Process and apparatus for producing a hollow body, and hollow body

Abstract

A process for producing a metal hollow body comprising a first axial portion with a first cross-sectional area and a second axial portion with a second cross-sectional area, and in which the two axial portions are connected to one another by means of a shape transition running in the axial direction, the method includes producing a preform body having at least one transition region which extends in the axial direction and is arranged between the first and second axial portions, wherein, in the transition region, the cross-sectional area of the preform body continuously changes from the cross-sectional area of the first axial portion into the cross-sectional area of the second axial portion, accommodating the preform body in a die, a shaping mandrel into the preform body, and axially moving the shaping mandrel to upset the preform body in the die into the final shape of the hollow body.

◆ **Records supplied**

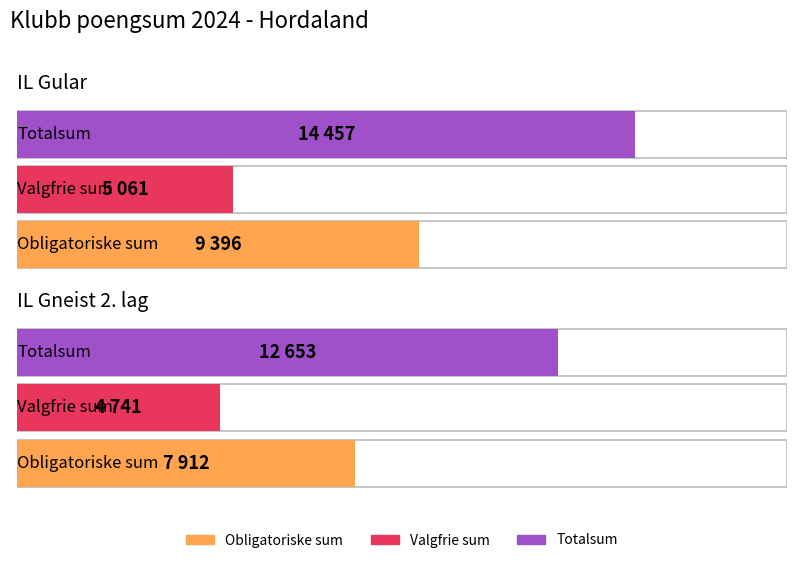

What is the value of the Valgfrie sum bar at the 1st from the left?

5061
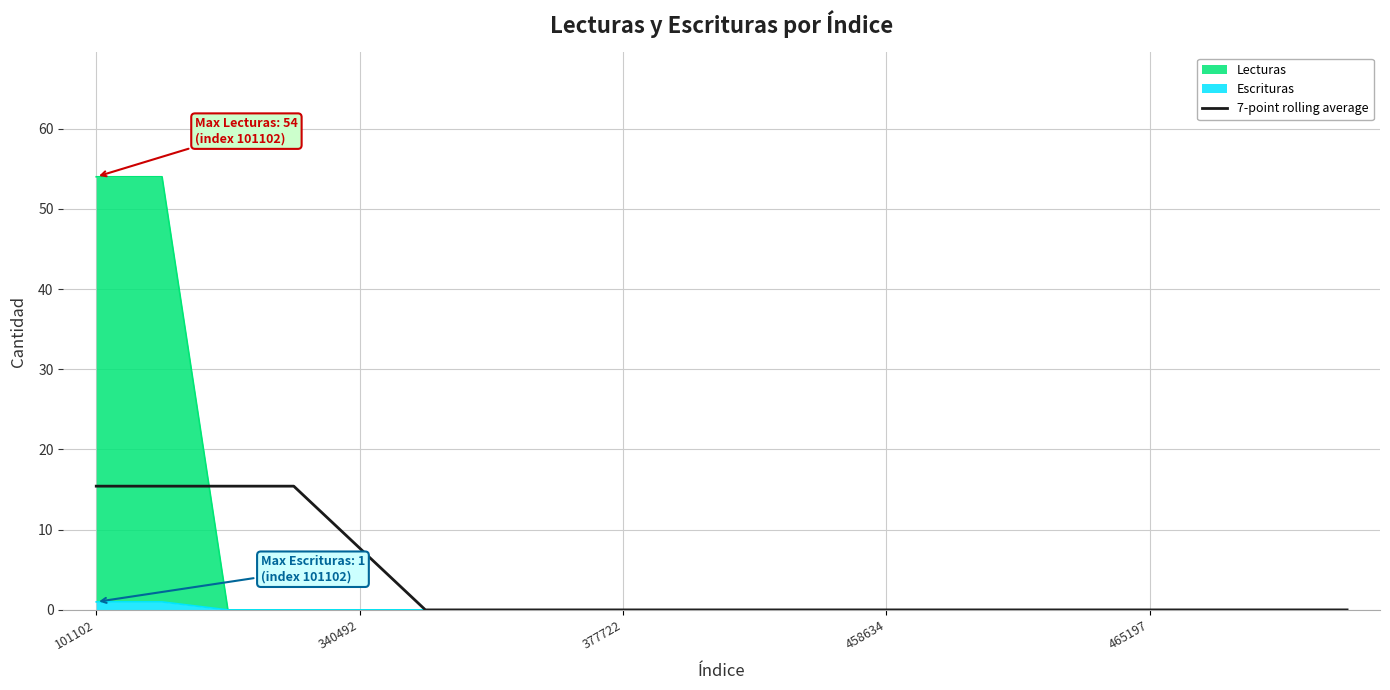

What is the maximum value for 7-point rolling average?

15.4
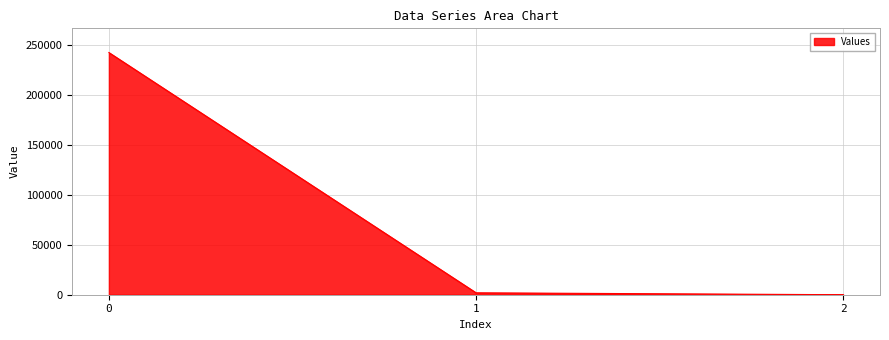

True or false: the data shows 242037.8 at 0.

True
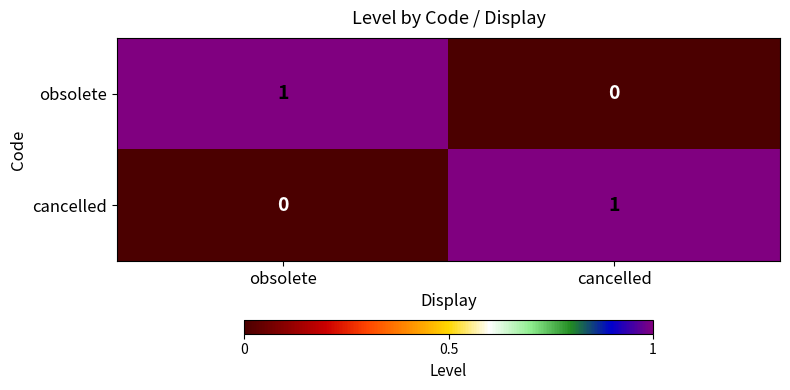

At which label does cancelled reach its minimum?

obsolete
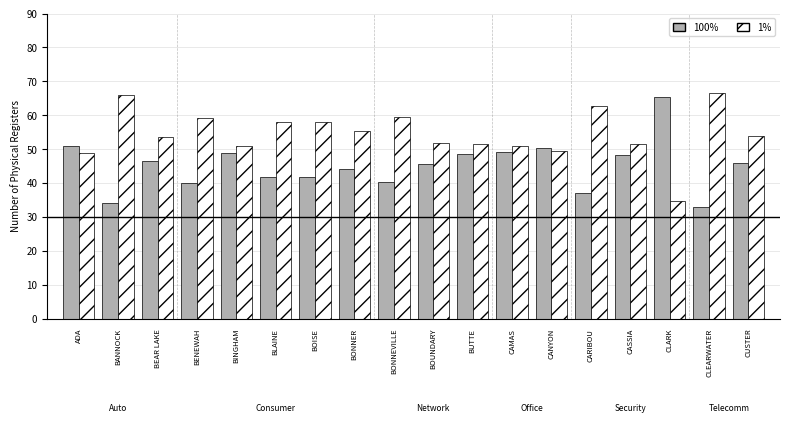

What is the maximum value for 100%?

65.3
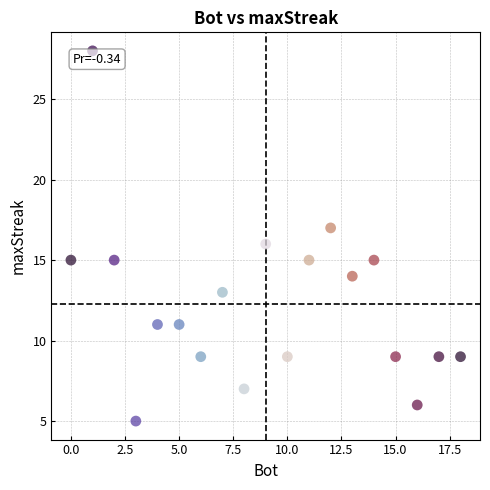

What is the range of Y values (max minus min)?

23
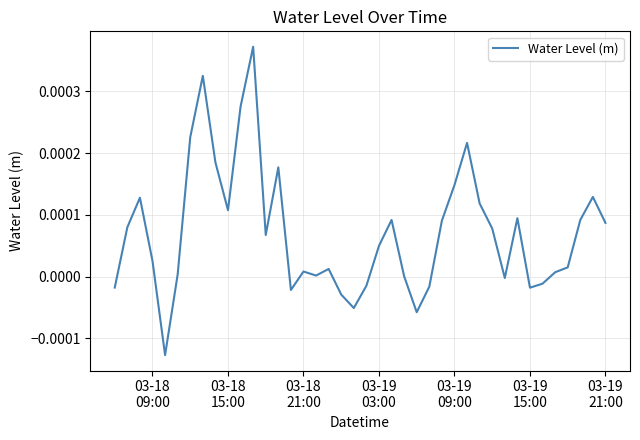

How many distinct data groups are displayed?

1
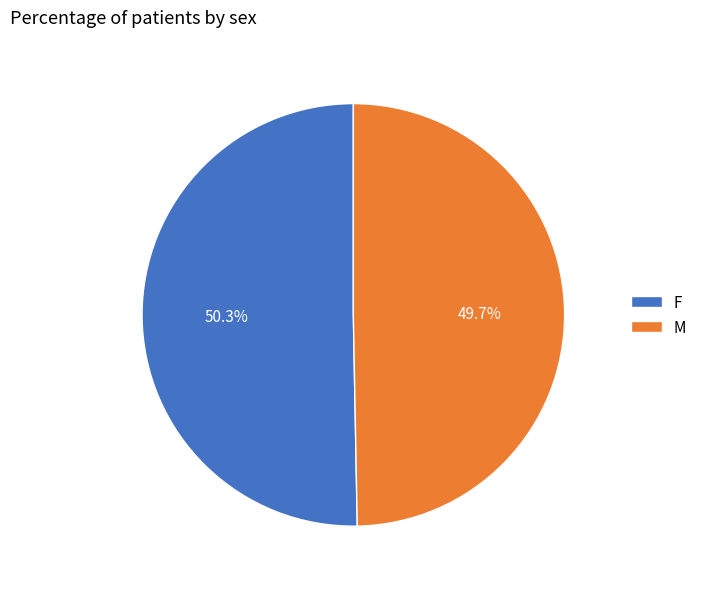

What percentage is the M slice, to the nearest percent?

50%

◆ **About this task**
According to the patent abstract, how does the preform body's cross-sectional area behave within the transition region? The records were drawn from a separate source.

◆ **Response box**
It changes continuously from the cross-sectional area of the first axial portion into the cross-sectional area of the second axial portion.